* _ABOUT THIS EXERCISE_
Restate word for word the opening line of the data below and every line after it until the line with "left elbow: (697, 771)", that line too, but not the pictures.

─── MATERIAL TO PROCESS ───

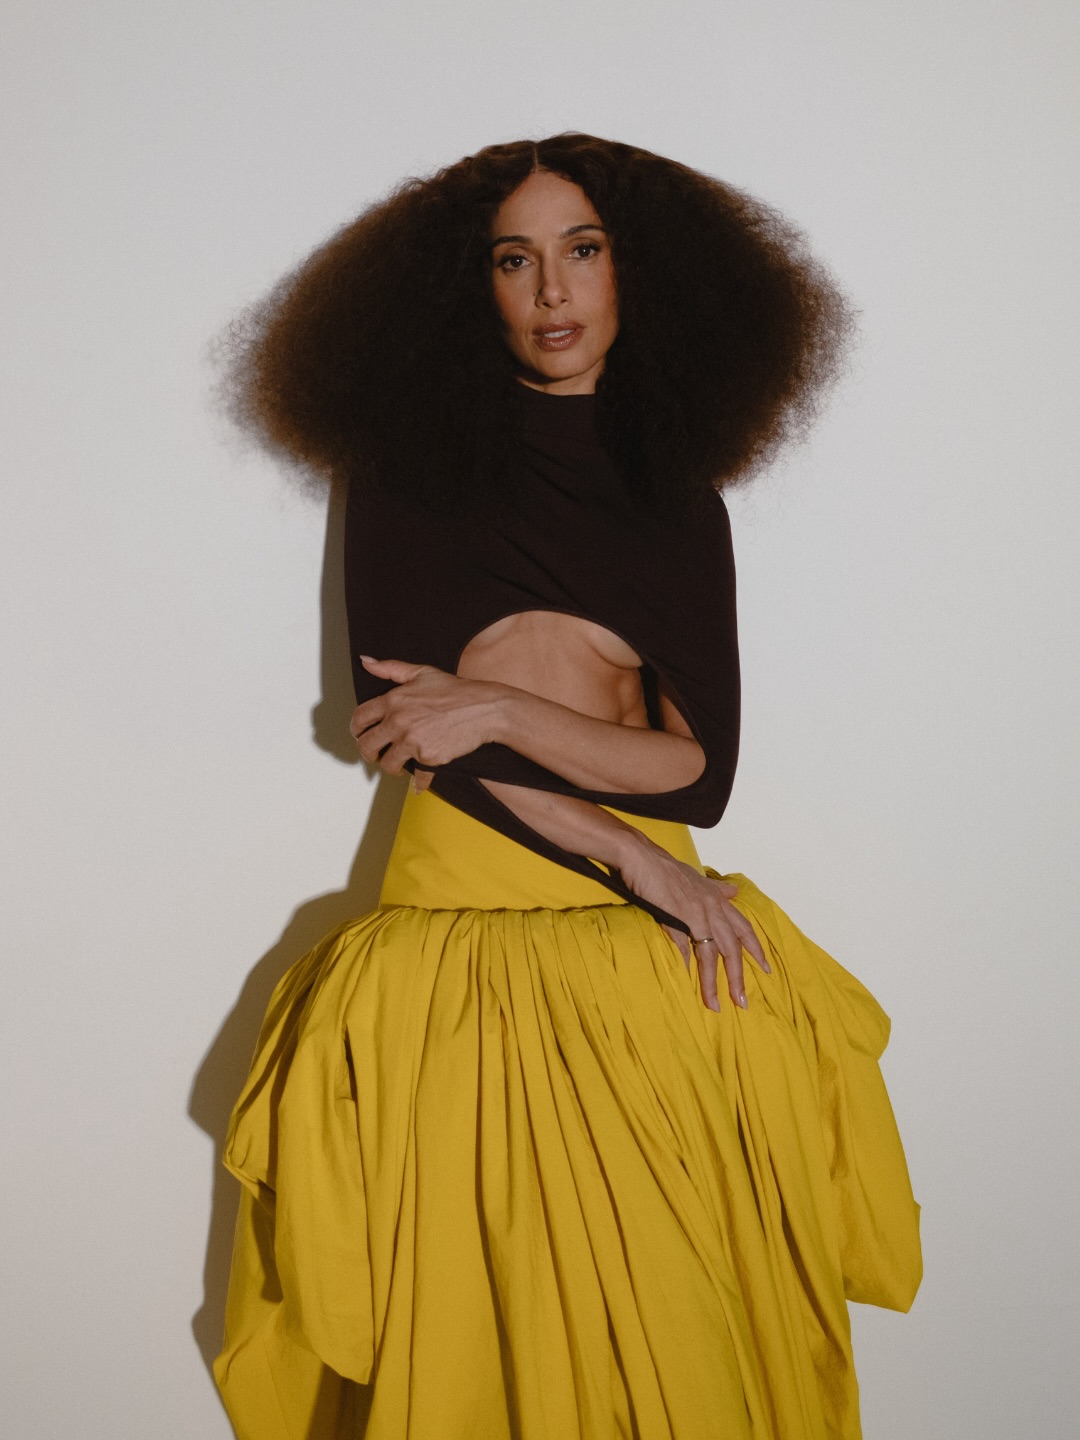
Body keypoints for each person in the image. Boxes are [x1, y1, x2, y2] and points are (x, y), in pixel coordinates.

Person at [213, 133, 922, 1440]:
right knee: (474, 1344)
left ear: (636, 273)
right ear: (468, 288)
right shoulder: (405, 481)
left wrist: (495, 706)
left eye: (582, 251)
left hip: (654, 959)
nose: (552, 291)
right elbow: (413, 737)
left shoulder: (678, 501)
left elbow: (697, 771)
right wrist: (628, 851)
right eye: (514, 260)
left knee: (691, 1351)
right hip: (464, 947)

───

* _SOLUTION_
Body keypoints for each person in the image. Boxes are [x1, y1, x2, y2] and points are (x, y), in pixel coordinates.

Person at [213, 133, 922, 1440]:
right knee: (474, 1344)
left ear: (636, 273)
right ear: (468, 288)
right shoulder: (405, 481)
left wrist: (495, 706)
left eye: (582, 251)
left hip: (654, 959)
nose: (552, 291)
right elbow: (413, 737)
left shoulder: (678, 501)
left elbow: (697, 771)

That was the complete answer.